• SUPPLIED ENTRIES:
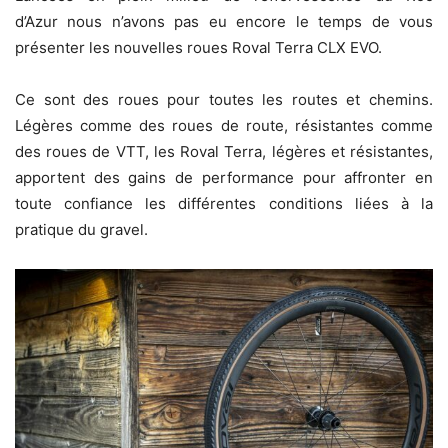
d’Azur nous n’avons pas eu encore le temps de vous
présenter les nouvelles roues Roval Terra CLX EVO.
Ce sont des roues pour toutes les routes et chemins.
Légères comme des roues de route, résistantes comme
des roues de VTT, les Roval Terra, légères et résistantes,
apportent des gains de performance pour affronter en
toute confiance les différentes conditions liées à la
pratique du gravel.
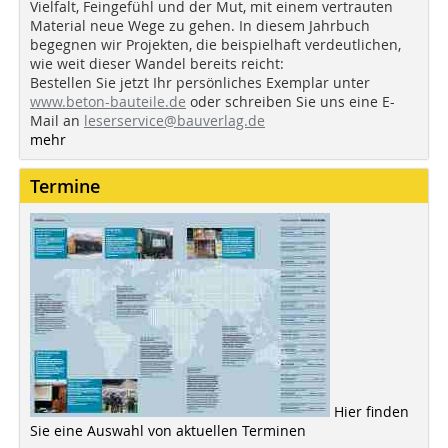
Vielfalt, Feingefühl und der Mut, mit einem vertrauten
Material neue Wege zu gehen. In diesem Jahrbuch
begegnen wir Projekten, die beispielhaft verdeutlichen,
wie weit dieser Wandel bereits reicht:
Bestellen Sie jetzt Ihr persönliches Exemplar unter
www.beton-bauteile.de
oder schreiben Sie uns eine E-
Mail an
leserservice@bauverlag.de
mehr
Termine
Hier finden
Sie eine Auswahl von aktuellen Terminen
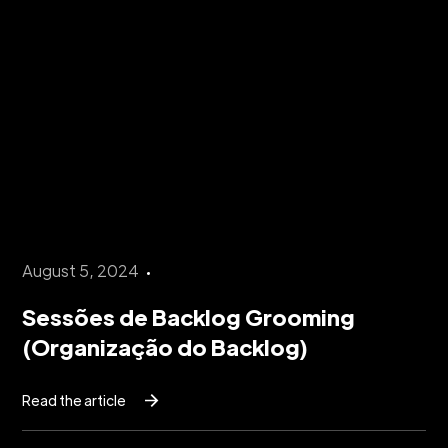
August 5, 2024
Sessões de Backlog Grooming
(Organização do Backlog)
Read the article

• TASK STATEMENT: Restate word for word only the lines from the one with "Légères comme des" through the last line of the material, both included. Any picture should be left out.

• YOUR SOLUTION:
Légères comme des roues de route, résistantes comme
des roues de VTT, les Roval Terra, légères et résistantes,
apportent des gains de performance pour affronter en
toute confiance les différentes conditions liées à la
pratique du gravel.
Vielfalt, Feingefühl und der Mut, mit einem vertrauten
Material neue Wege zu gehen. In diesem Jahrbuch
begegnen wir Projekten, die beispielhaft verdeutlichen,
wie weit dieser Wandel bereits reicht:
Bestellen Sie jetzt Ihr persönliches Exemplar unter
www.beton-bauteile.de
oder schreiben Sie uns eine E-
Mail an
leserservice@bauverlag.de
mehr
Termine
Hier finden
Sie eine Auswahl von aktuellen Terminen
August 5, 2024
Sessões de Backlog Grooming
(Organização do Backlog)
Read the article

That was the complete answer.